**INPUT DATA**
>>>
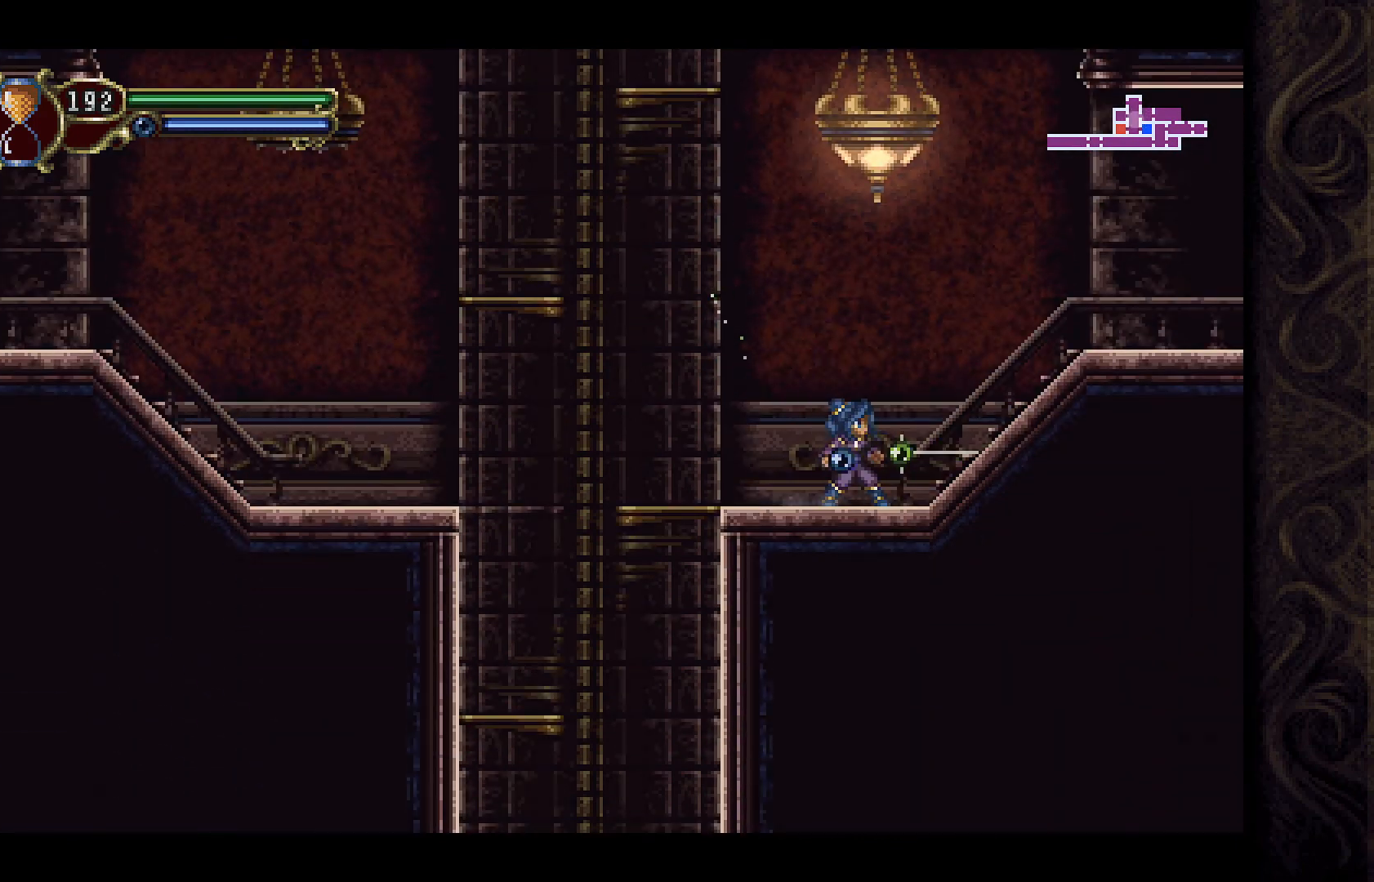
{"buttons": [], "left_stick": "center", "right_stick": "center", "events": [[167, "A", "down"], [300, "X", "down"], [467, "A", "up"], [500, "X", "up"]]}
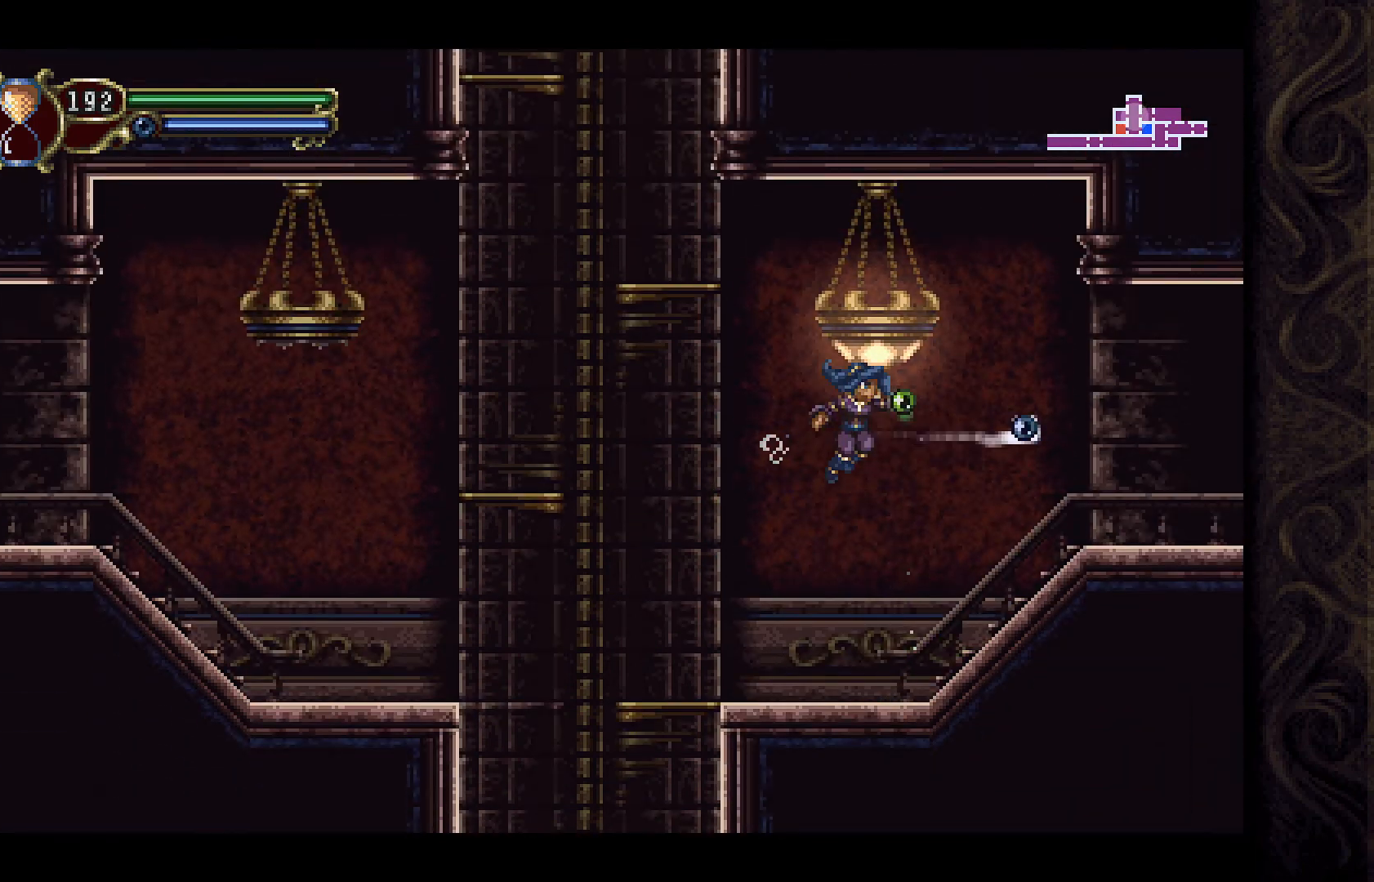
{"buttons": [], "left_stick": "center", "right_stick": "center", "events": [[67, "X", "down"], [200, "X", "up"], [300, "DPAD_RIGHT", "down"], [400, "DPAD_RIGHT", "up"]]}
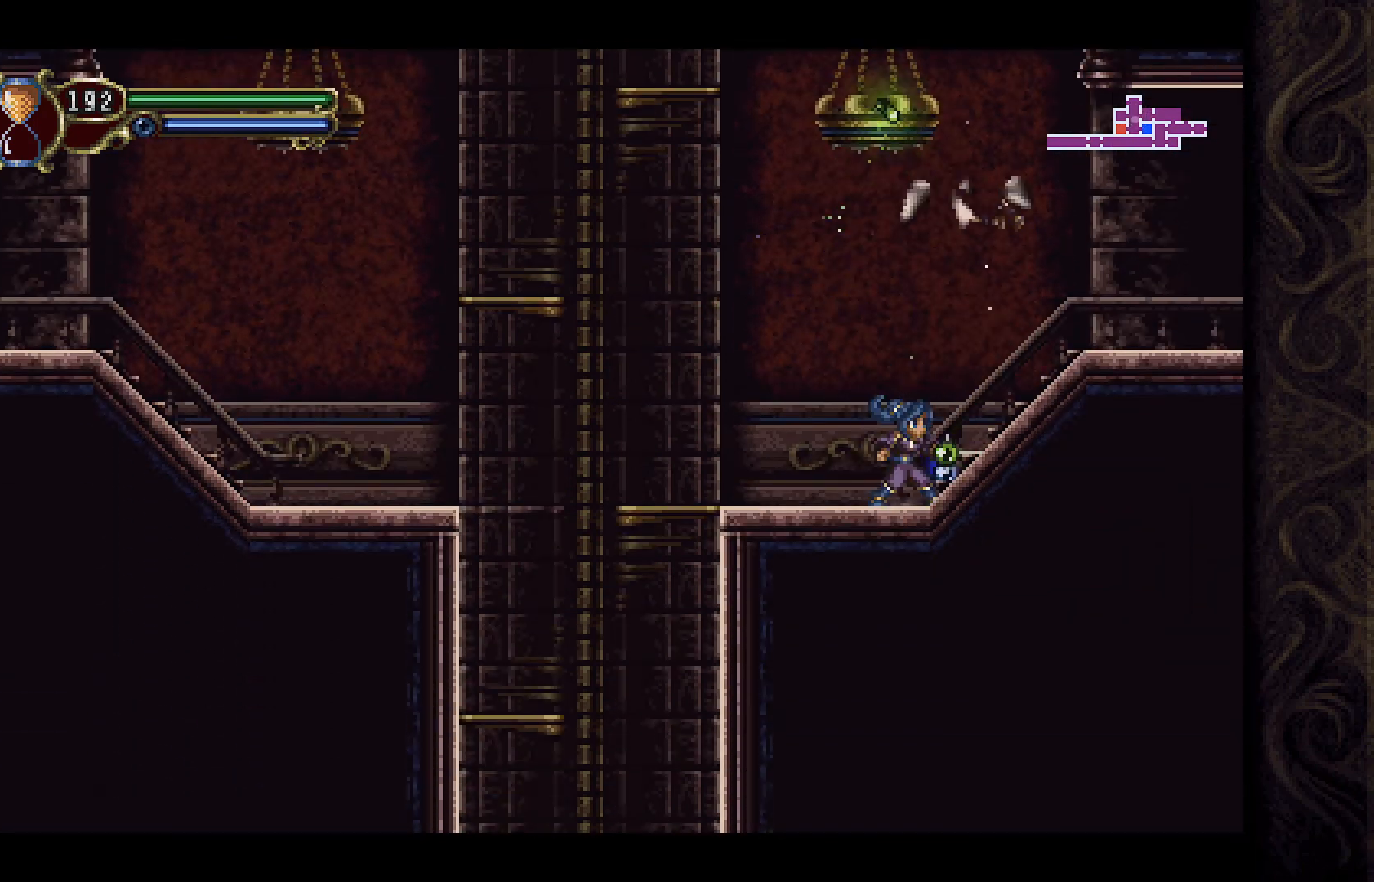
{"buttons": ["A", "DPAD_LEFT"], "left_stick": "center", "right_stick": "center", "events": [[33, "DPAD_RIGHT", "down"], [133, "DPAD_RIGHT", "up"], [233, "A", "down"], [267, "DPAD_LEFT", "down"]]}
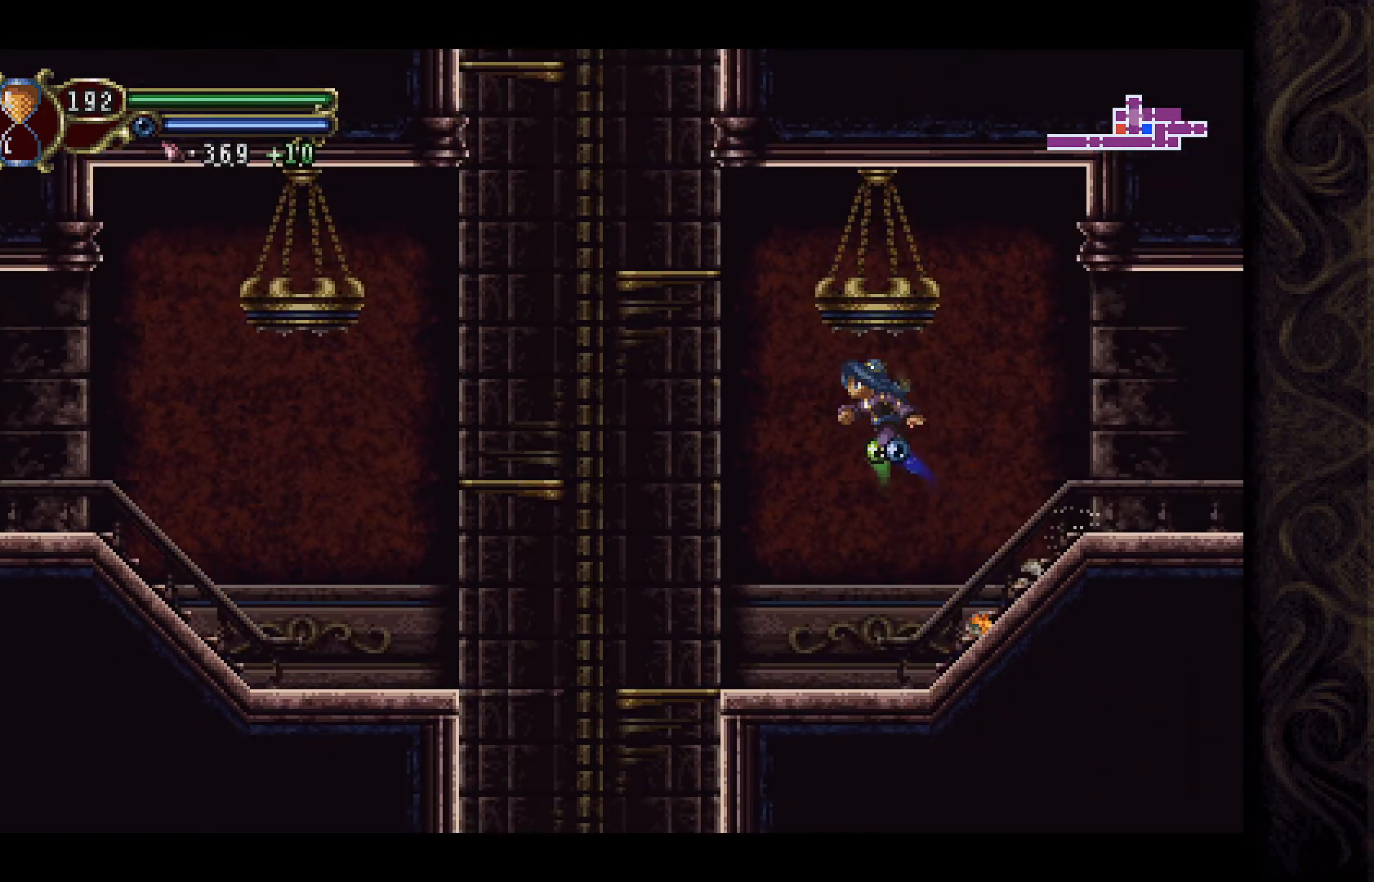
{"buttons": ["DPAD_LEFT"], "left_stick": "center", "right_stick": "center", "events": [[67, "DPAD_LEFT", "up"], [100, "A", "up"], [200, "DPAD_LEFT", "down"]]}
<<<
**EXERCISE DESCRIPTION**
The data above must be reproduced exactly, without any of its pictures.

**RESPONSE AREA**
{"buttons": [], "left_stick": "center", "right_stick": "center", "events": [[167, "A", "down"], [300, "X", "down"], [467, "A", "up"], [500, "X", "up"]]}
{"buttons": [], "left_stick": "center", "right_stick": "center", "events": [[67, "X", "down"], [200, "X", "up"], [300, "DPAD_RIGHT", "down"], [400, "DPAD_RIGHT", "up"]]}
{"buttons": ["A", "DPAD_LEFT"], "left_stick": "center", "right_stick": "center", "events": [[33, "DPAD_RIGHT", "down"], [133, "DPAD_RIGHT", "up"], [233, "A", "down"], [267, "DPAD_LEFT", "down"]]}
{"buttons": ["DPAD_LEFT"], "left_stick": "center", "right_stick": "center", "events": [[67, "DPAD_LEFT", "up"], [100, "A", "up"], [200, "DPAD_LEFT", "down"]]}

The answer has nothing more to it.